H. E. Began now to bring him nearly every day to the glade to see the playmaking. This suited the native better than witnessing appropriate punishment. Ralph, observing him, was sure he took delight in the jokes—he could tell when they were well acted even though he could not know what they meant. He would walk towards the women with a most endearing smile and a bent head and sometimes, gently, he would feel their lower arms in a peculiar way, childlike, but less insistent than a child.
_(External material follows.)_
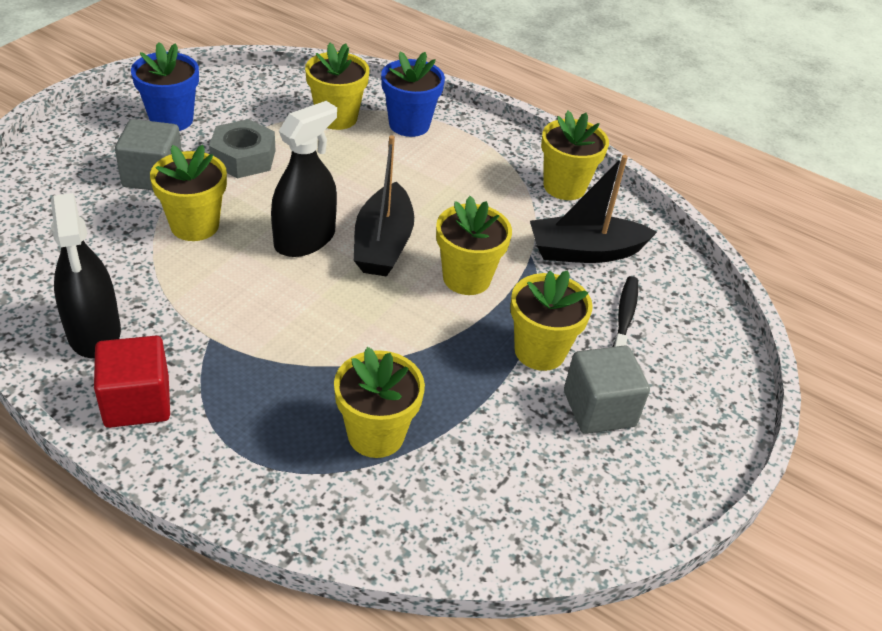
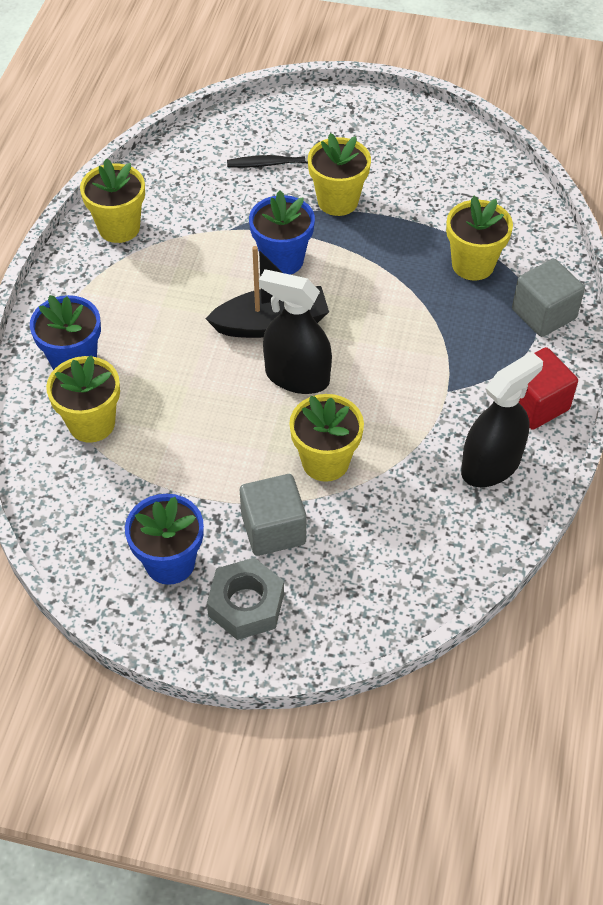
camera: 105 degrees left, 10 degrees up
grey nut [209,119,275,178] -> grey nut moved to [207,558,284,640]
yellow flower pot [436,196,512,295] -> blue flower pot [249,190,315,275]
black boat [530,155,657,263] -> none
grey cube [564,345,650,434] -> grey cube moved to [512,259,585,337]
On the days Dabby Bryant was playing the country wench, Rose, Arabanoo seemed particularly amused and delighted, particularly disarming and fondly touching. So much so that the suspicion came to Ralph as a shock that Dabby Bryant had somehow delivered Arabanoo of evil nights, and thus it seemed to Ralph for the first time the enchantment the lagtown held for Arabanoo might not be totally the knock-kneed grandeur of H.E.
This idea teased Ralph. It was known that male lags seduced the native women when they encountered them. But that Dabby Bryant should fall upon Arabanoo seemed to him a prodigy. Some would of course find it indecent, some would say, “The she-lags are as lickerish as that.” But Mrs. Bryant’s lavishness didn’t seem to Ralph to have much to do with the accustomed ideas of propriety, with recklessness on one hand or tidy desire on the other. It was possible she had succoured both Arabanoo and Bill Bradbury on the same floor. England, Cornwall, and Before the Flood twined as one.
Ralph had a sort of power both as officer and playmaker to ask her if it were so. But as her happy client he did not know how to go about it. So—like Arabanoo—he listened to Rose’s robust lines, which were Dabby’s robust lines as well. He enjoyed a sense of the strange innocence of Mrs. Bryant calling to the strange innocence of Farquhar’s Rose, and the echo coming back again from Rose to Dabby, creating in Ralph as in the Indian a generous affection and a lust without urgency.